Text.
◆ ◆ ◆ ◆ ◆
I am sorry that i assumed anything about u..it was a joke if u didn't get it..it was nothing personal..
Sorry if u misunderstood me..
Goodbye:)

puce
July 25, 2005, 05:32 PM
white boy,
what can I do. I keep on turning the matter in and out, I just feel like I get to sit here waiting to see if my heart will be broken into pieces. No matter what I suggest, it seems like I ll be disrespecting his father?
Suggestion?

Zephaniah
July 25, 2005, 07:27 PM
Ok folks I'm gonna go to British Columbia and get married to a blonde bombshell.

I mean it.

RazabQ
July 25, 2005, 07:46 PM
Originally posted by Zephaniah
Ok folks I'm gonna go to British Columbia and get married to a blonde bombshell.

I mean it.
Congrats Zeph. Somewhere Orphy is going nuts and scores of BD guys just blew it :)

VladMamu
July 26, 2005, 12:11 AM
Originally posted by puce
white boy,
what can I do. I keep on turning the matter in and out, I just feel like I get to sit here waiting to see if my heart will be broken into pieces. No matter what I suggest, it seems like I ll be disrespecting his father?
Suggestion?

Sweetie, what do you mean?

VladMamu
July 26, 2005, 05:32 AM
Originally posted by puce
white boy,
what can I do. I keep on turning the matter in and out, I just feel like I get to sit here waiting to see if my heart will be broken into pieces. No matter what I suggest, it seems like I ll be disrespecting his father?
Suggestion?

I have posted a reply to you on mixedmarriage.net forum. However, since you are here, go ahead and post your dilema in this thread. Several of the members and moderators here have married white women. I bet some may have even gone through what you have gone through and can give you some advice. The Indian Hindu culture has many parallels and similarities with the Bangladeshi Muslim culture.

Edited on, July 26, 2005, 10:39 AM GMT, by whiteguy.

Banglatiger84
July 26, 2005, 06:09 AM
"The Indian Hindu culture has many parallels and similarities with the Bangladeshi Muslim culture "

Nopes, "Indian culture has many similarities with Bangladeshi culture" is a more accurate statement

Hindu culture and the culture followed by practising Muslims are completely different and distinct from each other. This is evident in many aspects like dowry, dietary habits, status of women, etc.
◆ ◆ ◆ ◆ ◆
Material shown.
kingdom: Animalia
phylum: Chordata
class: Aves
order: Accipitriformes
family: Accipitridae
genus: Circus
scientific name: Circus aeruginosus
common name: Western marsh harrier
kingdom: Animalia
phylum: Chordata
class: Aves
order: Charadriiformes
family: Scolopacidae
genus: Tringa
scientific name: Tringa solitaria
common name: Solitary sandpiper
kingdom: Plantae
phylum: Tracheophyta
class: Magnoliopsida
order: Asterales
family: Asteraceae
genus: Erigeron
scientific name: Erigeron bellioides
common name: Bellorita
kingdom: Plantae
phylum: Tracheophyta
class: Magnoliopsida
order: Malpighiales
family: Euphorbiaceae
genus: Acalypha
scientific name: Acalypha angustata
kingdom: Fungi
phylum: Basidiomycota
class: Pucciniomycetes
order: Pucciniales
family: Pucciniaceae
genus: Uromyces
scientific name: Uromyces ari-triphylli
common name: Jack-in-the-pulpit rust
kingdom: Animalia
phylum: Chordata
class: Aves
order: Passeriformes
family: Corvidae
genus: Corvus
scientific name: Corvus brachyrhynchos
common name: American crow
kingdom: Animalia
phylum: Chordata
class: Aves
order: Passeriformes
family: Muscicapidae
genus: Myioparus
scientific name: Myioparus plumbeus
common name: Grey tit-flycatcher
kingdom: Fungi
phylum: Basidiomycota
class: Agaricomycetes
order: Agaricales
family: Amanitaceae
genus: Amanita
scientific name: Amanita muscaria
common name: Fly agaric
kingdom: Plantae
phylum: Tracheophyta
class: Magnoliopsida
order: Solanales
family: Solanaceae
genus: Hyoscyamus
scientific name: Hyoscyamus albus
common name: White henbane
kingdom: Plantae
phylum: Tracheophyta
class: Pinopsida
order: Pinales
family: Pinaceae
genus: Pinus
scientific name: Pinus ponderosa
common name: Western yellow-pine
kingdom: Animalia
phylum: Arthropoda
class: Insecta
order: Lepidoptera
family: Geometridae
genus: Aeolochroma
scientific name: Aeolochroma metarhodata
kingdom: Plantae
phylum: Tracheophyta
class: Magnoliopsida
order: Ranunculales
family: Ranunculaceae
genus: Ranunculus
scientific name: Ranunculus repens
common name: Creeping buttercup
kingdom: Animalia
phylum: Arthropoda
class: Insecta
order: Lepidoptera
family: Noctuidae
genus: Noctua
◆ ◆ ◆ ◆ ◆
Parts of the exercise.
a – Please translate this sentence from the forum thread into Spanish: "Several of the members and moderators here have married white women."
b – In the forum thread, on which forum does VladMamu say a reply to puce was posted?
c – Reproduce everything in the forum thread from "Sweetie, what do" down to "Bangladeshi Muslim culture.".

Expected outputs.
a – Varios de los miembros y moderadores de aquí se han casado con mujeres blancas.

b – mixedmarriage.net

c –
Sweetie, what do you mean?

VladMamu
July 26, 2005, 05:32 AM
Originally posted by puce
white boy,
what can I do. I keep on turning the matter in and out, I just feel like I get to sit here waiting to see if my heart will be broken into pieces. No matter what I suggest, it seems like I ll be disrespecting his father?
Suggestion?

I have posted a reply to you on mixedmarriage.net forum. However, since you are here, go ahead and post your dilema in this thread. Several of the members and moderators here have married white women. I bet some may have even gone through what you have gone through and can give you some advice. The Indian Hindu culture has many parallels and similarities with the Bangladeshi Muslim culture.